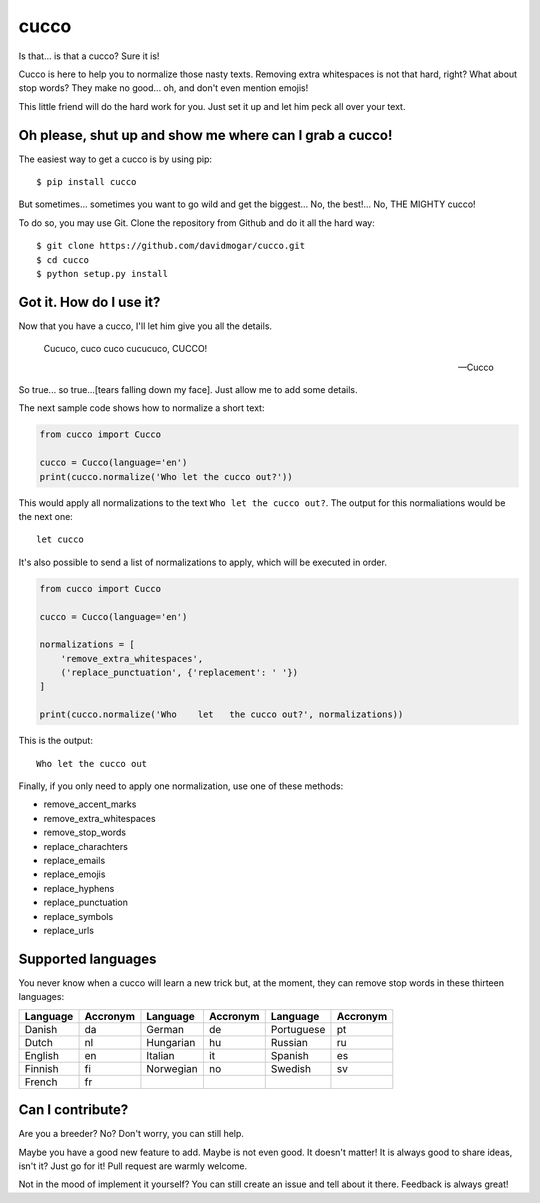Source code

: cucco |Build Status| |codecov|
==============================

Is that... is that a cucco? Sure it is!

Cucco is here to help you to normalize those nasty texts. Removing extra
whitespaces is not that hard, right? What about stop words? They make no
good... oh, and don't even mention emojis!

This little friend will do the hard work for you. Just set it up and let
him peck all over your text.

Oh please, shut up and show me where can I grab a cucco!
--------------------------------------------------------

The easiest way to get a cucco is by using pip:

::

    $ pip install cucco

But sometimes... sometimes you want to go wild and get the biggest...
No, the best!... No, THE MIGHTY cucco!

To do so, you may use Git. Clone the repository from Github and do it
all the hard way:

::

    $ git clone https://github.com/davidmogar/cucco.git
    $ cd cucco
    $ python setup.py install

Got it. How do I use it?
------------------------

Now that you have a cucco, I'll let him give you all the details.

    Cucuco, cuco cuco cucucuco, CUCCO!

    -- Cucco

So true... so true...[tears falling down my face]. Just allow me to add
some details.

The next sample code shows how to normalize a short text:

.. code:: python

    from cucco import Cucco

    cucco = Cucco(language='en')
    print(cucco.normalize('Who let the cucco out?'))

This would apply all normalizations to the text
``Who let the cucco out?``. The output for this normaliations would be
the next one:

::

    let cucco

It's also possible to send a list of normalizations to apply, which will
be executed in order.

.. code:: python

    from cucco import Cucco

    cucco = Cucco(language='en')

    normalizations = [
        'remove_extra_whitespaces',
        ('replace_punctuation', {'replacement': ' '})
    ]

    print(cucco.normalize('Who    let   the cucco out?', normalizations))

This is the output:

::

    Who let the cucco out

Finally, if you only need to apply one normalization, use one of these
methods:

-  remove\_accent\_marks
-  remove\_extra\_whitespaces
-  remove\_stop\_words
-  replace\_charachters
-  replace\_emails
-  replace\_emojis
-  replace\_hyphens
-  replace\_punctuation
-  replace\_symbols
-  replace\_urls

Supported languages
-------------------

You never know when a cucco will learn a new trick but, at the moment,
they can remove stop words in these thirteen languages:

+------------+------------+-------------+------------+--------------+------------+
| Language   | Accronym   | Language    | Accronym   | Language     | Accronym   |
+============+============+=============+============+==============+============+
| Danish     | da         | German      | de         | Portuguese   | pt         |
+------------+------------+-------------+------------+--------------+------------+
| Dutch      | nl         | Hungarian   | hu         | Russian      | ru         |
+------------+------------+-------------+------------+--------------+------------+
| English    | en         | Italian     | it         | Spanish      | es         |
+------------+------------+-------------+------------+--------------+------------+
| Finnish    | fi         | Norwegian   | no         | Swedish      | sv         |
+------------+------------+-------------+------------+--------------+------------+
| French     | fr         |             |            |              |            |
+------------+------------+-------------+------------+--------------+------------+

Can I contribute?
-----------------

Are you a breeder? No? Don't worry, you can still help.

Maybe you have a good new feature to add. Maybe is not even good. It
doesn't matter! It is always good to share ideas, isn't it? Just go for
it! Pull request are warmly welcome.

Not in the mood of implement it yourself? You can still create an issue
and tell about it there. Feedback is always great!

.. |Build Status| image:: https://travis-ci.org/davidmogar/cucco.svg?branch=master
   :target: https://travis-ci.org/davidmogar/cucco
.. |codecov| image:: https://codecov.io/gh/davidmogar/cucco/branch/master/graph/badge.svg
   :target: https://codecov.io/gh/davidmogar/cucco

To do | Transcribe all the material exactly; skip every image.

Output of the exercise |
Source code

: cucco |Build Status| |codecov|
==============================

Is that... is that a cucco? Sure it is!

Cucco is here to help you to normalize those nasty texts. Removing extra
whitespaces is not that hard, right? What about stop words? They make no
good... oh, and don't even mention emojis!

This little friend will do the hard work for you. Just set it up and let
him peck all over your text.

Oh please, shut up and show me where can I grab a cucco!
--------------------------------------------------------

The easiest way to get a cucco is by using pip:

::

    $ pip install cucco

But sometimes... sometimes you want to go wild and get the biggest...
No, the best!... No, THE MIGHTY cucco!

To do so, you may use Git. Clone the repository from Github and do it
all the hard way:

::

    $ git clone https://github.com/davidmogar/cucco.git
    $ cd cucco
    $ python setup.py install

Got it. How do I use it?
------------------------

Now that you have a cucco, I'll let him give you all the details.

    Cucuco, cuco cuco cucucuco, CUCCO!

    -- Cucco

So true... so true...[tears falling down my face]. Just allow me to add
some details.

The next sample code shows how to normalize a short text:

.. code:: python

    from cucco import Cucco

    cucco = Cucco(language='en')
    print(cucco.normalize('Who let the cucco out?'))

This would apply all normalizations to the text
``Who let the cucco out?``. The output for this normaliations would be
the next one:

::

    let cucco

It's also possible to send a list of normalizations to apply, which will
be executed in order.

.. code:: python

    from cucco import Cucco

    cucco = Cucco(language='en')

    normalizations = [
        'remove_extra_whitespaces',
        ('replace_punctuation', {'replacement': ' '})
    ]

    print(cucco.normalize('Who    let   the cucco out?', normalizations))

This is the output:

::

    Who let the cucco out

Finally, if you only need to apply one normalization, use one of these
methods:

-  remove\_accent\_marks
-  remove\_extra\_whitespaces
-  remove\_stop\_words
-  replace\_charachters
-  replace\_emails
-  replace\_emojis
-  replace\_hyphens
-  replace\_punctuation
-  replace\_symbols
-  replace\_urls

Supported languages
-------------------

You never know when a cucco will learn a new trick but, at the moment,
they can remove stop words in these thirteen languages:

+------------+------------+-------------+------------+--------------+------------+
| Language   | Accronym   | Language    | Accronym   | Language     | Accronym   |
+============+============+=============+============+==============+============+
| Danish     | da         | German      | de         | Portuguese   | pt         |
+------------+------------+-------------+------------+--------------+------------+
| Dutch      | nl         | Hungarian   | hu         | Russian      | ru         |
+------------+------------+-------------+------------+--------------+------------+
| English    | en         | Italian     | it         | Spanish      | es         |
+------------+------------+-------------+------------+--------------+------------+
| Finnish    | fi         | Norwegian   | no         | Swedish      | sv         |
+------------+------------+-------------+------------+--------------+------------+
| French     | fr         |             |            |              |            |
+------------+------------+-------------+------------+--------------+------------+

Can I contribute?
-----------------

Are you a breeder? No? Don't worry, you can still help.

Maybe you have a good new feature to add. Maybe is not even good. It
doesn't matter! It is always good to share ideas, isn't it? Just go for
it! Pull request are warmly welcome.

Not in the mood of implement it yourself? You can still create an issue
and tell about it there. Feedback is always great!

.. |Build Status| image:: https://travis-ci.org/davidmogar/cucco.svg?branch=master
   :target: https://travis-ci.org/davidmogar/cucco
.. |codecov| image:: https://codecov.io/gh/davidmogar/cucco/branch/master/graph/badge.svg
   :target: https://codecov.io/gh/davidmogar/cucco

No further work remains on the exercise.